Provided data Start Marker

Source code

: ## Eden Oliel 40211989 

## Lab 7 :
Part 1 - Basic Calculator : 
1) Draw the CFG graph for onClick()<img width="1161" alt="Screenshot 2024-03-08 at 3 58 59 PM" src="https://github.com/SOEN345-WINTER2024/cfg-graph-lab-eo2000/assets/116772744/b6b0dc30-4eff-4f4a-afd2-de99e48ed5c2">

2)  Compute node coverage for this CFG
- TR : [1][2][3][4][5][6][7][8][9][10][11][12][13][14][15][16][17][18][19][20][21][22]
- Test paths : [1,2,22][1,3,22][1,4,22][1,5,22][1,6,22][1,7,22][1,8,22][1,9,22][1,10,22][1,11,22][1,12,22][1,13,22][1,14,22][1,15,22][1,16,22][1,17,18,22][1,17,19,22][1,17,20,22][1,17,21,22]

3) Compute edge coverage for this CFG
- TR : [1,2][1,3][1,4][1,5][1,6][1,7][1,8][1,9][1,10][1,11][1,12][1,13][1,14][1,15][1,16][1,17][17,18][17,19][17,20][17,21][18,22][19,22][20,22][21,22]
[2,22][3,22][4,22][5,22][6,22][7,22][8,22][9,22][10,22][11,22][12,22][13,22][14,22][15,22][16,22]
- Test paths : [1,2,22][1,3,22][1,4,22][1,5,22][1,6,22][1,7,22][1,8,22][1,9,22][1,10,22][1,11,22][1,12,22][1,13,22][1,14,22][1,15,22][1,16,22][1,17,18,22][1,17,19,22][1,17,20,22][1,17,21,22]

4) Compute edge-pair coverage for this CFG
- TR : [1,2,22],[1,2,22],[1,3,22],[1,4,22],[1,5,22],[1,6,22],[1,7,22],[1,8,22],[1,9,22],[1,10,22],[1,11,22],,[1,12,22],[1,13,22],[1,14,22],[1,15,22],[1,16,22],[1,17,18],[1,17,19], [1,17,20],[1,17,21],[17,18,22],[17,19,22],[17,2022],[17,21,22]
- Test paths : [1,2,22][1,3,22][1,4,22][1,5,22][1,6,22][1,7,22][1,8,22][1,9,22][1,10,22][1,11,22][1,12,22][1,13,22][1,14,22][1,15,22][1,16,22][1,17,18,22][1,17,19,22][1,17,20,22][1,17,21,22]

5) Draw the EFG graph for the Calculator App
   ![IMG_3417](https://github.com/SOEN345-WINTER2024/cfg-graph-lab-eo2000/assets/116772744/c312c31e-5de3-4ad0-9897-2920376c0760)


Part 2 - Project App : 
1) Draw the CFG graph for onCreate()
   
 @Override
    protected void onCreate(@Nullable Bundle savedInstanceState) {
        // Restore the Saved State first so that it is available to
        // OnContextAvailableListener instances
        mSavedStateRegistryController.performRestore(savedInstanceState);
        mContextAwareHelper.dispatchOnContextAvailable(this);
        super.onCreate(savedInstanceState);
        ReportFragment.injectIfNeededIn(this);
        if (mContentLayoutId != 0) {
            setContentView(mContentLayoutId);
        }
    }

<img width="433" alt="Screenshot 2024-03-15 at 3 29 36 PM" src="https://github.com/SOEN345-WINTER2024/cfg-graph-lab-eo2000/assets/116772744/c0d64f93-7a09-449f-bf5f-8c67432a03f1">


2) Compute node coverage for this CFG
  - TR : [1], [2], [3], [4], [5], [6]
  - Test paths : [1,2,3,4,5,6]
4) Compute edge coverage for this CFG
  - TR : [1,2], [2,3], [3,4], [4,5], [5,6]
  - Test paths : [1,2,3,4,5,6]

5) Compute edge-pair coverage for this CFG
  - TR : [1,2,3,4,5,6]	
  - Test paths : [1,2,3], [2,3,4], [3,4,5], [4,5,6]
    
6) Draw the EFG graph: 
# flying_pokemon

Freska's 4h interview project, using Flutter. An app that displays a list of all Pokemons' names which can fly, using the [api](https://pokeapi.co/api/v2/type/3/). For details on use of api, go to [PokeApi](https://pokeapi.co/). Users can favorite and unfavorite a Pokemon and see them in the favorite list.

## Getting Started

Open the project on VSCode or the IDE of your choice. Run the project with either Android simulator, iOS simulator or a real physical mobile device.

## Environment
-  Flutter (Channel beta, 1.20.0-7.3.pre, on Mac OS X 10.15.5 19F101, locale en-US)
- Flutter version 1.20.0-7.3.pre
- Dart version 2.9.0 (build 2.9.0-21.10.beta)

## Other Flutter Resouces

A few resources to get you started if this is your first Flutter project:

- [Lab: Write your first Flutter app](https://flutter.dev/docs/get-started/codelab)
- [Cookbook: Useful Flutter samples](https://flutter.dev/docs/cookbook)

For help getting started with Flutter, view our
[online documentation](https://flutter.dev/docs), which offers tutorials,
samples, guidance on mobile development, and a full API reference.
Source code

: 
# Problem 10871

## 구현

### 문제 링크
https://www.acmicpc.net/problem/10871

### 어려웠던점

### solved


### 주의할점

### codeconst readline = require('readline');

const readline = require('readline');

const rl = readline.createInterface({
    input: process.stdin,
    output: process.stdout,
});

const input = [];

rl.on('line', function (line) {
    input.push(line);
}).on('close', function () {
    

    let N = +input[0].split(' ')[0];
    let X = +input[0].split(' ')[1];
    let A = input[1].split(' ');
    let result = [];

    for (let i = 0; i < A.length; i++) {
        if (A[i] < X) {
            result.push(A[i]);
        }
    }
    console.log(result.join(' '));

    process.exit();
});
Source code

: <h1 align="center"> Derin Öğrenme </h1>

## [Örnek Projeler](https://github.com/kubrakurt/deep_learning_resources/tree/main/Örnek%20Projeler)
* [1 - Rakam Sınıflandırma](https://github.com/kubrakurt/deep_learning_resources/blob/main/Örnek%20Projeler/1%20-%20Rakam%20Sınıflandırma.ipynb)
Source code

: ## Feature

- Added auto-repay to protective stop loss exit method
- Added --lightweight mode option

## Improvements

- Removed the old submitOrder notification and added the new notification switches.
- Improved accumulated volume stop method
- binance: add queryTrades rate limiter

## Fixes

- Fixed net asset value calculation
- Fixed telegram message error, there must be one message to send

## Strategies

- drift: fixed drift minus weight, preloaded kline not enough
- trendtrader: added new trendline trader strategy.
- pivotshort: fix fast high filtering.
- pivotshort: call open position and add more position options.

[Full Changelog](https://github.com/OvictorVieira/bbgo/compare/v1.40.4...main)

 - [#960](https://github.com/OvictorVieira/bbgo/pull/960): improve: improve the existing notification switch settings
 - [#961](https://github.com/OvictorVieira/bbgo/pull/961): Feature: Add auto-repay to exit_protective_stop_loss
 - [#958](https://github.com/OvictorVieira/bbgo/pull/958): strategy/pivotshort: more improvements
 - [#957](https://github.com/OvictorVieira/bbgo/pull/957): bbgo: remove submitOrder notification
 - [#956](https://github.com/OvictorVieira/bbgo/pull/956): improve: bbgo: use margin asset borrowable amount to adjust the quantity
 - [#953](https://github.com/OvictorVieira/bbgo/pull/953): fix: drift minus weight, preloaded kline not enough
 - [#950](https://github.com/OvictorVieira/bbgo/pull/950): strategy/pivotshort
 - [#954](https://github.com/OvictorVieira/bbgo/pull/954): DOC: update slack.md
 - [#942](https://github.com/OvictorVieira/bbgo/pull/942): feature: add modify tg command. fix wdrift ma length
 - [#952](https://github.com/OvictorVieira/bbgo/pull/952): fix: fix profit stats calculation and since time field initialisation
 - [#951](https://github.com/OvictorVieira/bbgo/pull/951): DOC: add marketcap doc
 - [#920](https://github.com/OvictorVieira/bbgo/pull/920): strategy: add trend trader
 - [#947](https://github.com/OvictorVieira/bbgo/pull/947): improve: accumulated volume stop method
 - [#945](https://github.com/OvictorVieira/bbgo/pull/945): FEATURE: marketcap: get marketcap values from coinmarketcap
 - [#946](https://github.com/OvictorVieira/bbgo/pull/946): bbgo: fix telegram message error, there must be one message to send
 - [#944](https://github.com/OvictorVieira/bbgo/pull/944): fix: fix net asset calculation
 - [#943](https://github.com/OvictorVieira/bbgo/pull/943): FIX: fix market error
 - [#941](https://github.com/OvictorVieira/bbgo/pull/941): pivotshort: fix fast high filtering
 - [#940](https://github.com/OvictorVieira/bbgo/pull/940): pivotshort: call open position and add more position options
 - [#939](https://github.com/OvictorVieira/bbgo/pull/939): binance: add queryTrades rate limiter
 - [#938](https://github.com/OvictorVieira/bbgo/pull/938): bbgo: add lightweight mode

Provided data End Marker

Format the lines above, from the line containing "A few resources" through the line containing "https://www.acmicpc.net/problem/10871", both included, as a Markdown table with the columns Row and Text. Omit blank lines.

» Exercise output
| Row | Text |
|---|---|
| 1 | A few resources to get you started if this is your first Flutter project: |
| 2 | - [Lab: Write your first Flutter app](https://flutter.dev/docs/get-started/codelab) |
| 3 | - [Cookbook: Useful Flutter samples](https://flutter.dev/docs/cookbook) |
| 4 | For help getting started with Flutter, view our |
| 5 | [online documentation](https://flutter.dev/docs), which offers tutorials, |
| 6 | samples, guidance on mobile development, and a full API reference. |
| 7 | Source code |
| 8 | :  |
| 9 | # Problem 10871 |
| 10 | ## 구현 |
| 11 | ### 문제 링크 |
| 12 | https://www.acmicpc.net/problem/10871 |